The case of S. v. Hedden, 187 N.C. 803, 123 S.E. 65, relied upon by the defendant, involved an entirely different factual situation from that involved in the present appeal. Hedden was charged with the abandonment of his wife and three children without cause on 11 September, 1921, and with thereafter failing to contribute anything to their support. The magistrate’s warrant was issued on 25 October, 1922. Indictment was not found until 1 November, 1923. The committing magistrate did not have final jurisdiction of the offense charged but bound the defendant over to the Superior Court. Consequently, the defendant could not have been tried in the Superior Court on the original warrant, but only upon a bill of indictment, unless he had elected to waive the bill of indictment in the manner prescribed by law, which he did not do. Therefore, since the indictment was returned by the grand jury more than two years after the offense was committed, this Court held the defendant’s motion for judgment as of nonsuit should have been allowed, citing S. v. Fulcher, 184 N.C. 663, 113 S.E. 769.

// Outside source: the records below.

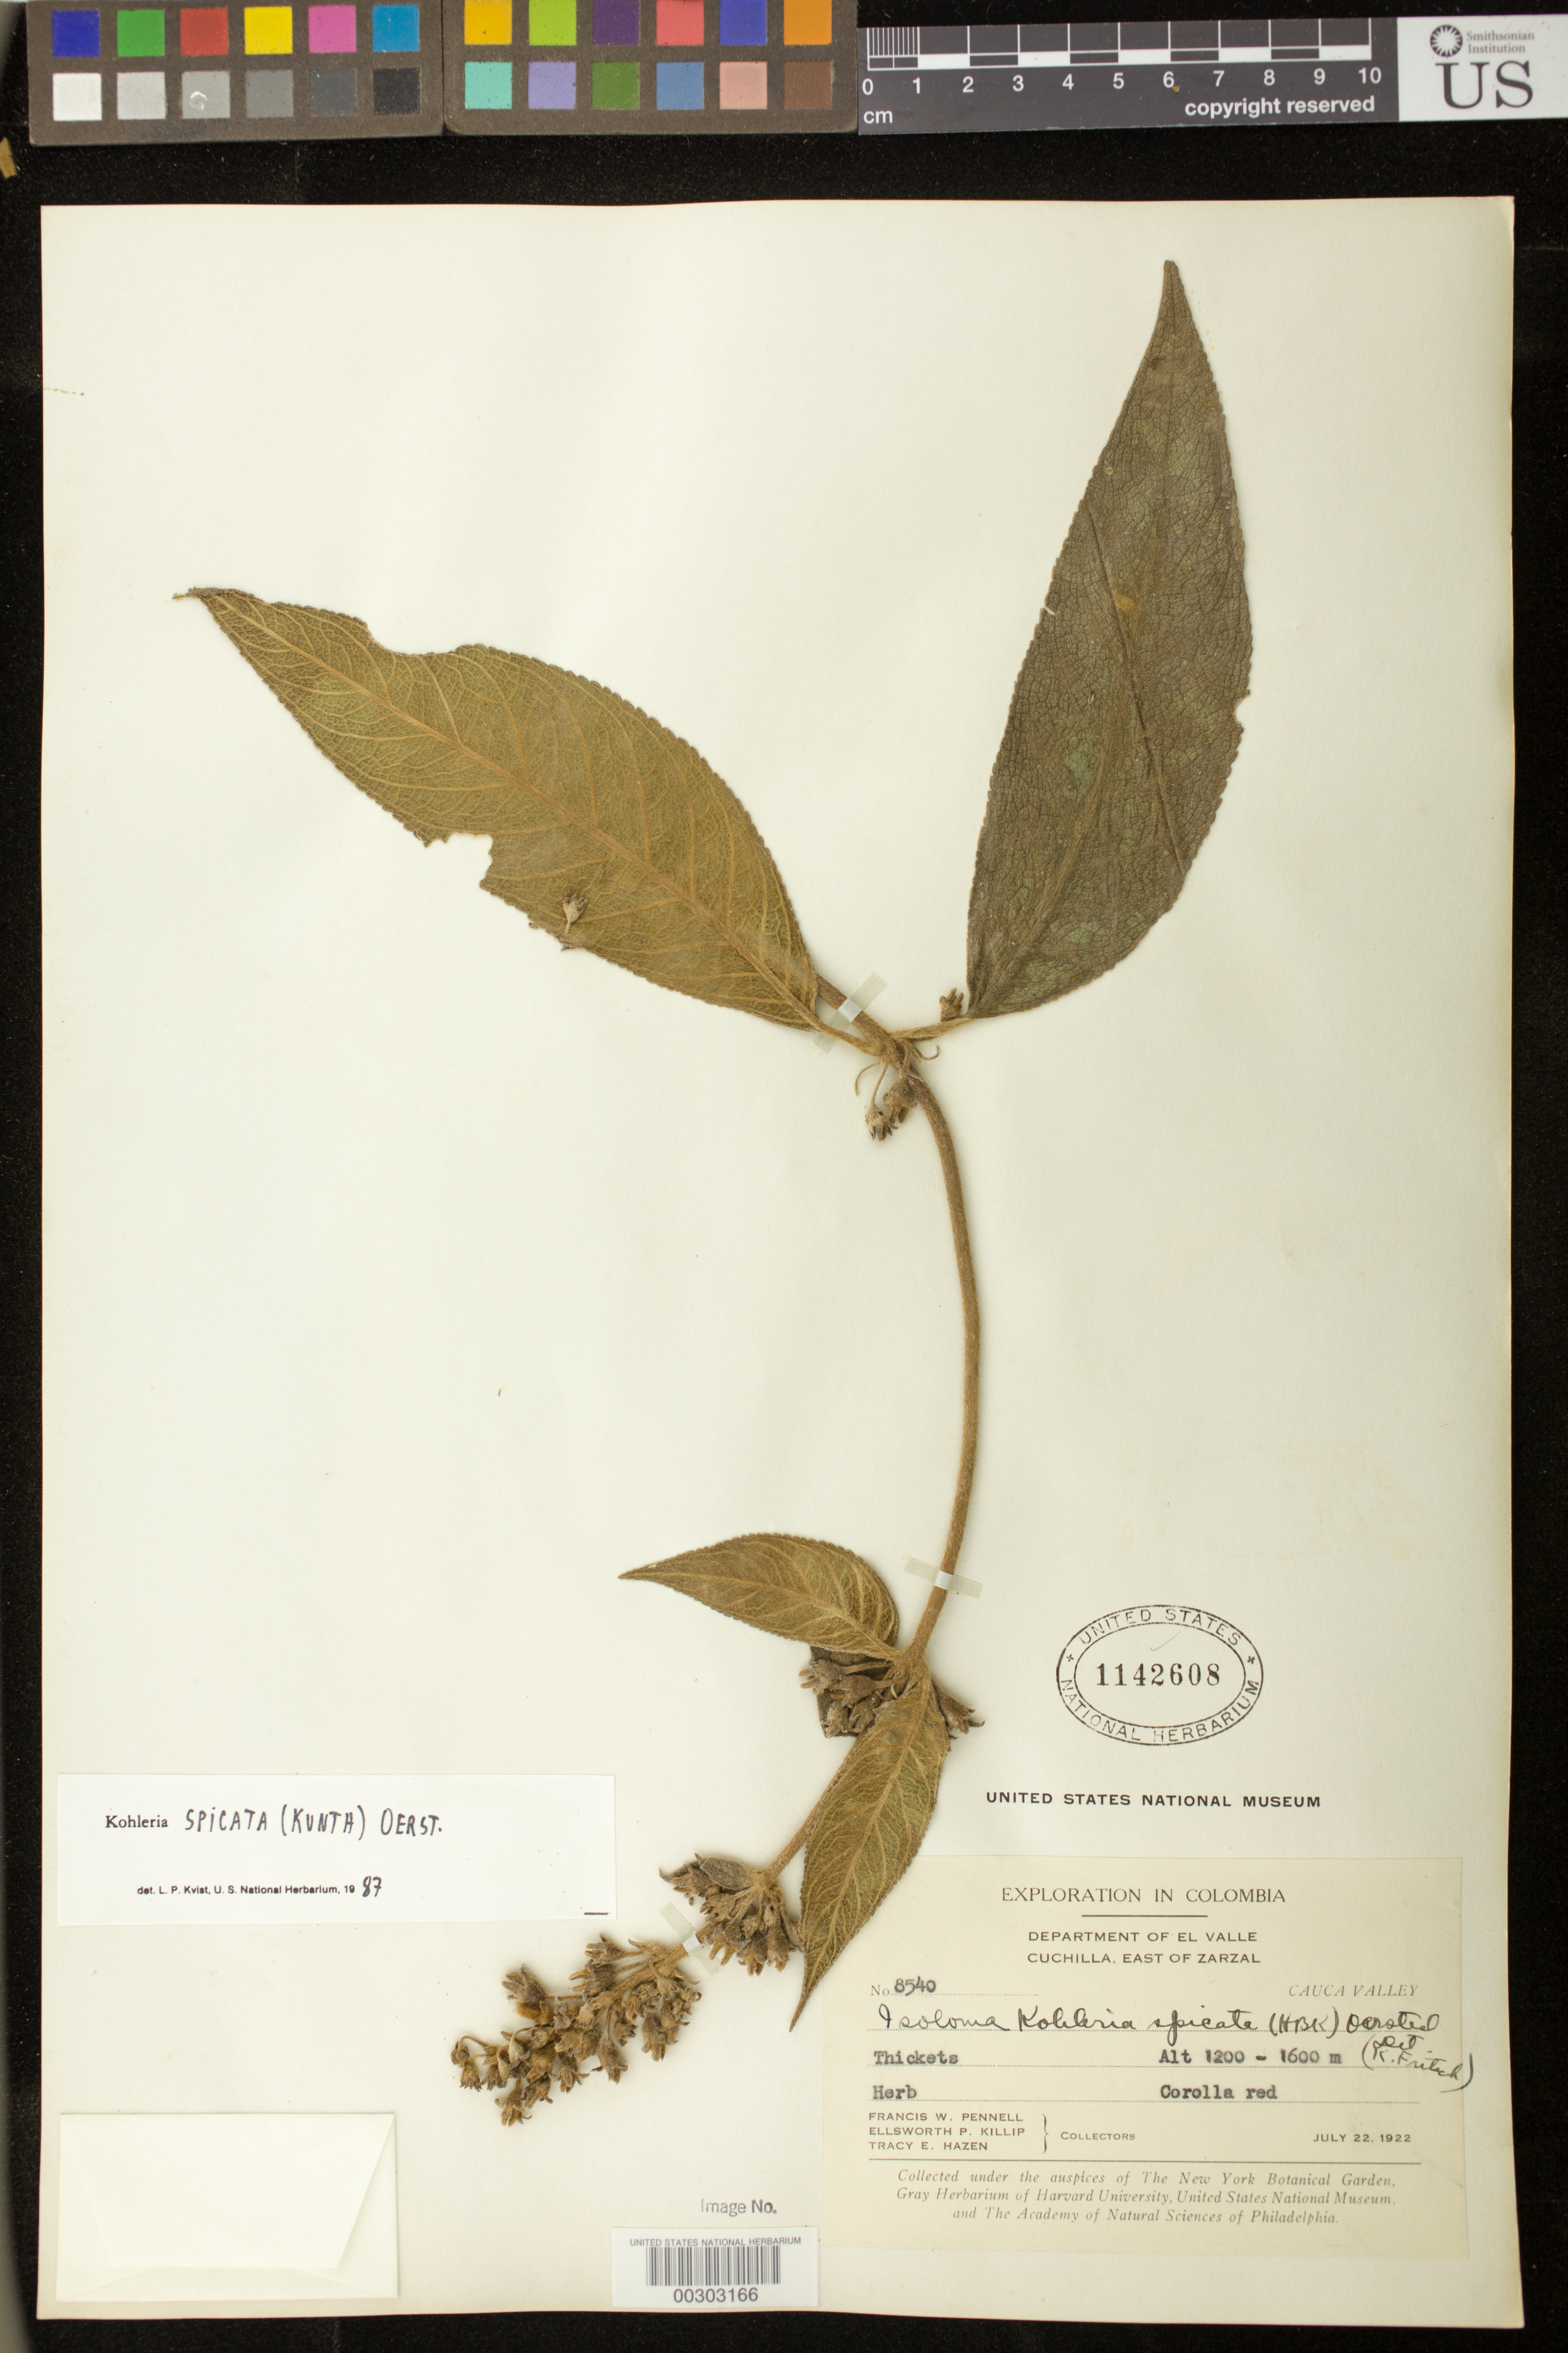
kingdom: Plantae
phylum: Tracheophyta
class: Magnoliopsida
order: Lamiales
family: Gesneriaceae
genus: Kohleria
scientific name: Kohleria spicata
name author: (Kunth) Oerst.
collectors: F. W. Pennell, E. P. Killip & T. E. Hazen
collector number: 8540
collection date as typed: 22 Jul 1922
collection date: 1922-07-22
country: Colombia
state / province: Valle del Cauca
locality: Cuchilla, E of Zarzal, Cauca Valley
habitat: Thickets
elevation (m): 1200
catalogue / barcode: US 1142608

In criminal cases where an indictment or presentment is required, the date on which the indictment or presentment has been brought or found by the grand jury marks the beginning of the criminal proceeding and arrests the statute of limitations. G.S. 15-1; S. v. Williams, 151 N.C. 660, 65 S.E. 908.

While the defendant is not entitled to the relief he seeks on this appeal, nevertheless, we feel constrained to call attention to certain facts revealed by the record. Sixteen terms of criminal court were held *71in the Superior Court of Harnett County between June 1958 and the term held in January 1956 at which the defendant was tried. The trial judge found as a fact “that the defendant had not been negligent in his attendance upon the court and that witnesses had been subpoenaed for the defendant each term.” Such delay would seem to be indefensible. A defendant should be given a trial as promptly as the condition of the docket will permit. Furthermore, it is an imposition upon witnesses to require them to spend so much time attending court. We sincerely hope that with our increased judicial manpower, authorized by the last session of the General Assembly, our criminal and civil dockets in the Superior Court in the respective counties may be brought to a more current status within the very near future.

The defendant's remaining assignment of error has been abandoned.

In the trial below we find

No error.

Johnson, J., took no part in the consideration or decision of this case.